Work to complete:
1. List the actions that, according to the preschool funding text below, supporters will be encouraged to take.
2. Pick up the preschool funding text below after its final sentence and continue it.

Text to read:
• • • • • • •

Preschool is vital for a child’s development because it gives them the social and educational skills they need to achieve at school.

Over 95% of four-year-olds in Australia are enrolled in a government-funded program of 15 hours per week of preschool. But this is under threat from the Federal Government who won’t guarantee its share of the funding beyond 2017.

That’s why the AEU has launched its ‘Protect Our Preschools’ campaign – calling on the Federal Government to guarantee ongoing funding for preschools and end the uncertainty facing parents and staff.

If you want to find out more about the campaign, and sign the petition to Malcolm Turnbull visit www.protectourpreschools.com.au

The lack of certainty around funding stops preschools from being able to plan for the future and this puts educators jobs at risk.

Australia already lags behind the rest of the developed world in provision of preschool. We don’t need to go backwards, we need to work to extend government-funded preschool to three-year-olds as already happens in New Zealand and many European countries.

AEU Federal President Correna Haythorpe said that all children deserved access to quality preschool to help prepare them for school.

“Research shows quality preschool is the best preparation for a life of learning. It boosts readiness for school and lifts results in the long-term.

“Why would the Federal Government even consider cutting funding from programs that are delivering huge benefits to children?

“Every child deserves a head start on learning and access to 15 hours a week of preschool, taught by a university trained teacher.

“This campaign gives parents and educators a voice to tell the Turnbull Government that all children deserve 15 hours of preschool.

“We will be encouraging supporters to sign our petition, fill out postcards which will be delivered to politicians and spread the word about the threat to quality preschool.”

Australia already invests far less in early childhood education than the OECD average: our funding accounts for just 0.5% of GDP compared to the OECD average of 0.8%.

This flies in the face of research that finds that preschool is cost-effective way of lifting school performance.

• • • • • • •

(Some records)
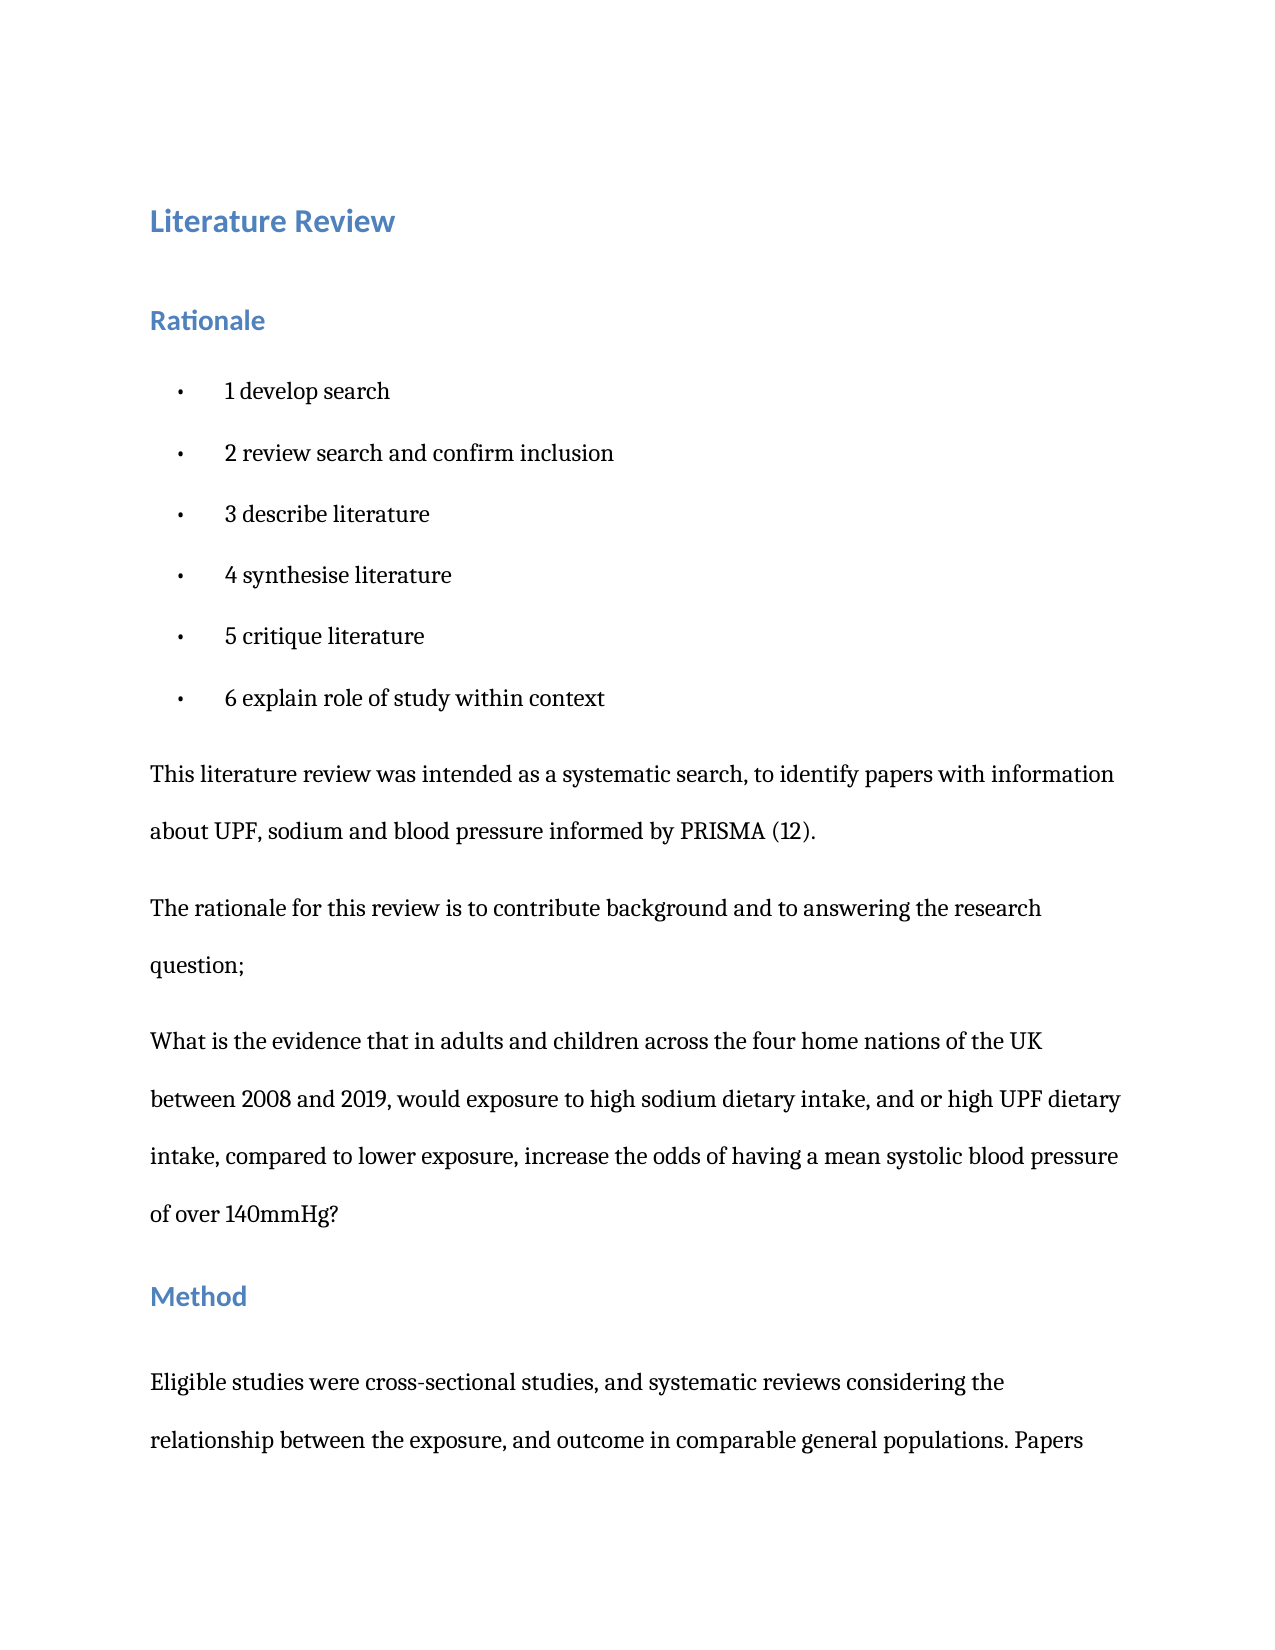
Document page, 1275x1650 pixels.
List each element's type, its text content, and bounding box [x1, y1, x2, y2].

text The rationale for this review is to contribute background and to answering the research question; [150, 893, 1125, 980]
list 2 review search and confirm inclusion [175, 438, 1125, 467]
list 6 explain role of study within context [175, 683, 1125, 712]
text Eligible studies were cross-sectional studies, and systematic reviews considering the relationship between the exposure, and outcome in comparable general populations. Papers [150, 1368, 1125, 1454]
list 4 synthesise literature [175, 561, 1125, 590]
subtitle Rationale [150, 302, 1125, 338]
text This literature review was intended as a systematic search, to identify papers with information about UPF, sodium and blood pressure informed by PRISMA (12). [150, 760, 1125, 846]
list 3 describe literature [175, 500, 1125, 528]
subtitle Method [150, 1278, 1125, 1314]
list 1 develop search [175, 377, 1125, 406]
list 5 critique literature [175, 622, 1125, 651]
subtitle Literature Review [150, 200, 1125, 241]
text What is the evidence that in adults and children across the four home nations of the UK between 2008 and 2019, would exposure to high sodium dietary intake, and or high UPF dietary intake, compared to lower exposure, increase the odds of having a mean systolic blood pressure of over 140mmHg? [150, 1027, 1125, 1228]
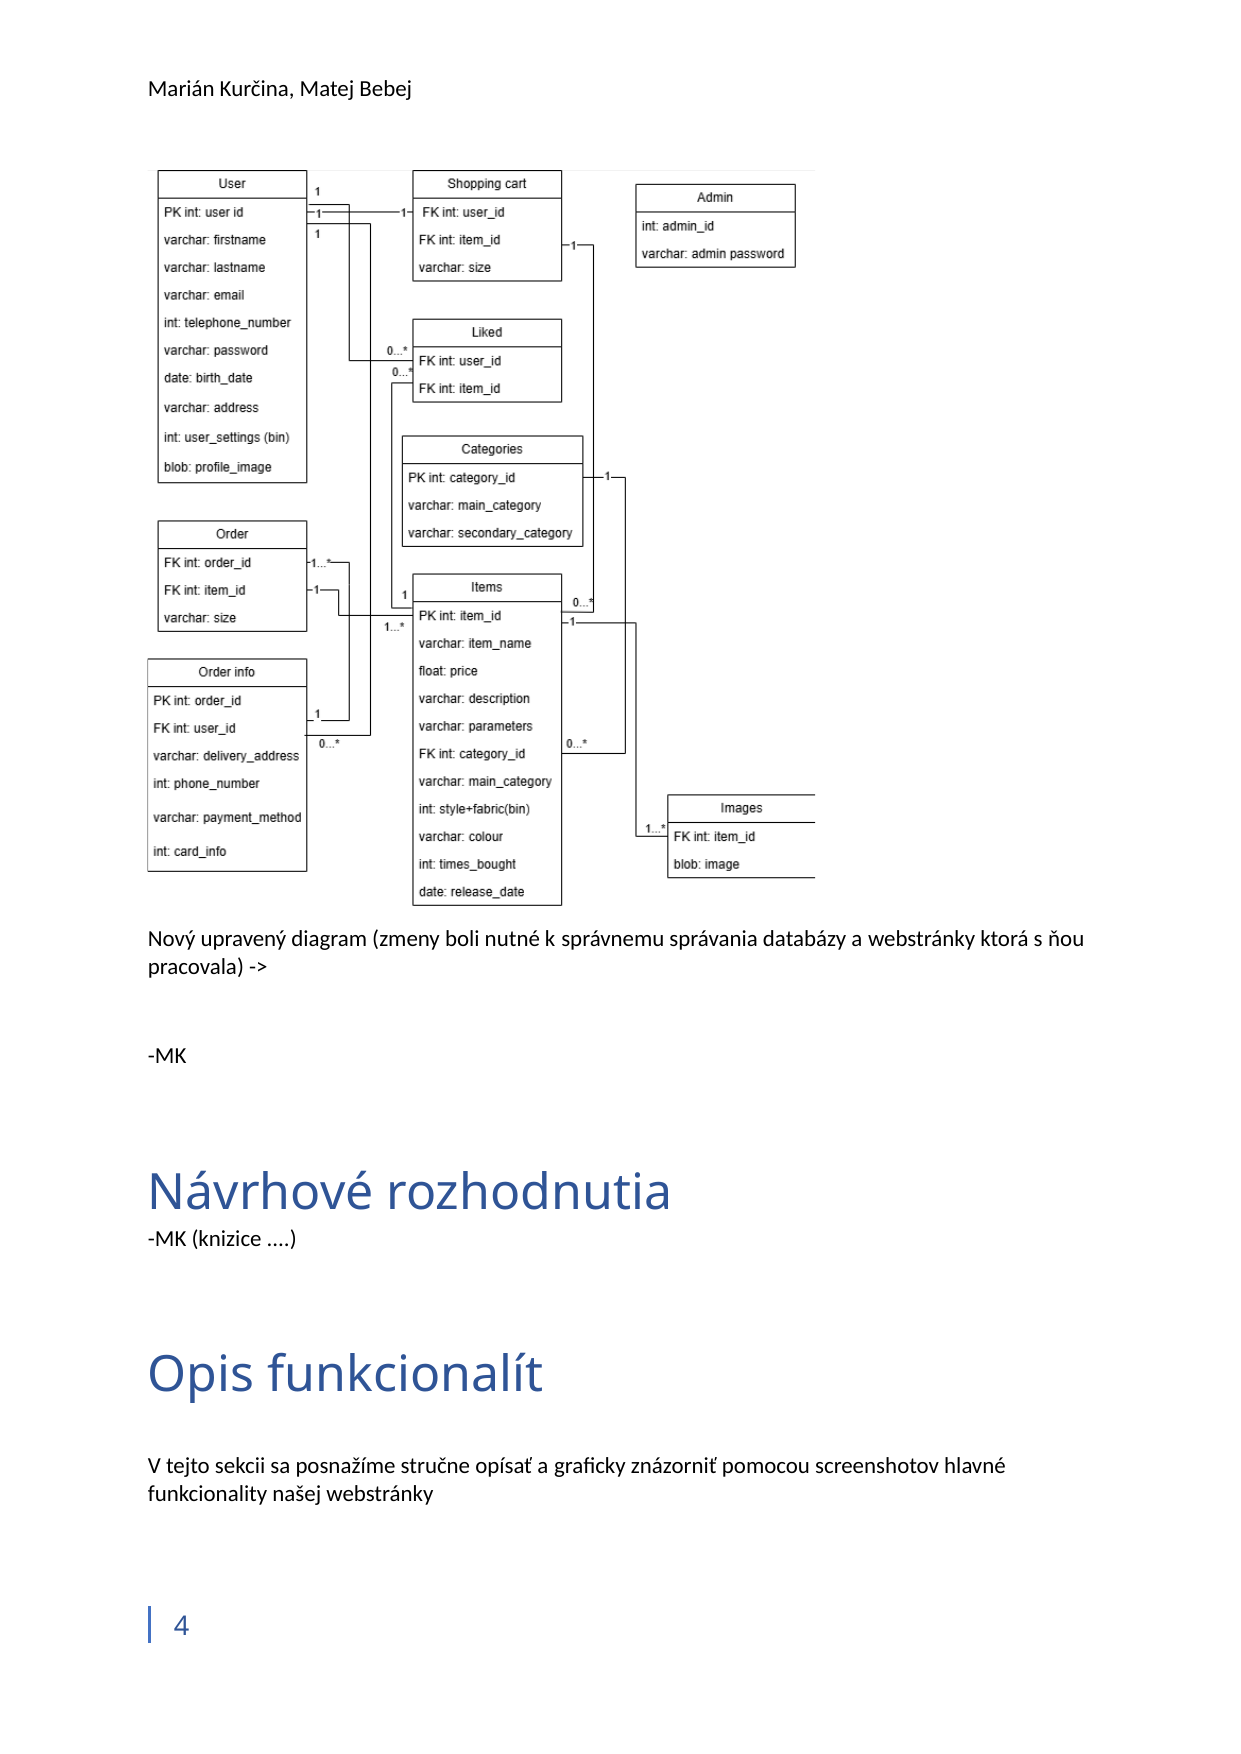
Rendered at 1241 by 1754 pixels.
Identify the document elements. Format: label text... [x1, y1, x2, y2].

text -MK [148, 1041, 1093, 1069]
subtitle Návrhové rozhodnutia [148, 1156, 1093, 1224]
text Nový upravený diagram (zmeny boli nutné k správnemu správania databázy a webstránky ktorá s ňou pracovala) -> [148, 924, 1093, 980]
text -MK (knizice ....) [148, 1224, 1093, 1252]
text V tejto sekcii sa posnažíme stručne opísať a graficky znázorniť pomocou screenshotov hlavné funkcionality našej webstránky [148, 1451, 1093, 1507]
subtitle Opis funkcionalít [148, 1338, 1093, 1406]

• • • • • • •

Task results:
1.
- Sign the petition
- Fill out postcards that will be delivered to politicians
- Spread the word about the threat to quality preschool

2.
Dr Stacey Fox from the University of Victoria's Mitchell Institute said other OECD countries had extended preschool and educational outcomes had improved.

"We've looked across the international research literature. We've spoken to preschool teachers and child development experts in Australia and there's an overwhelming consensus that two years of preschool gives children the best start," Dr Fox said.

She described preschool as a ‘wonder drug’ which could lift every aspect of a child’s development.

Even the economists at the Productivity Commission support government-funded preschool, saying that: “Universal access to a preschool program in the year before children start school should continue to be supported by all governments as a key measure for child development and transition to school.”

Ms Haythorpe said the Protect Our Preschools campaign would promote the value of preschool to put further pressure on the Federal Government to provide long-term funding.

“Education Minister Simon Birmingham has spoken repeatedly about the benefits of preschool, he needs to do more than talk, he needs to give preschools the funding certainty they need.

“The AEU, its members and supporters have already campaigned successfully on two occasions for preschool funding to be extended. But short-term extensions are not good enough, our children deserve guaranteed access to quality preschool and educators deserve certainty about their future.”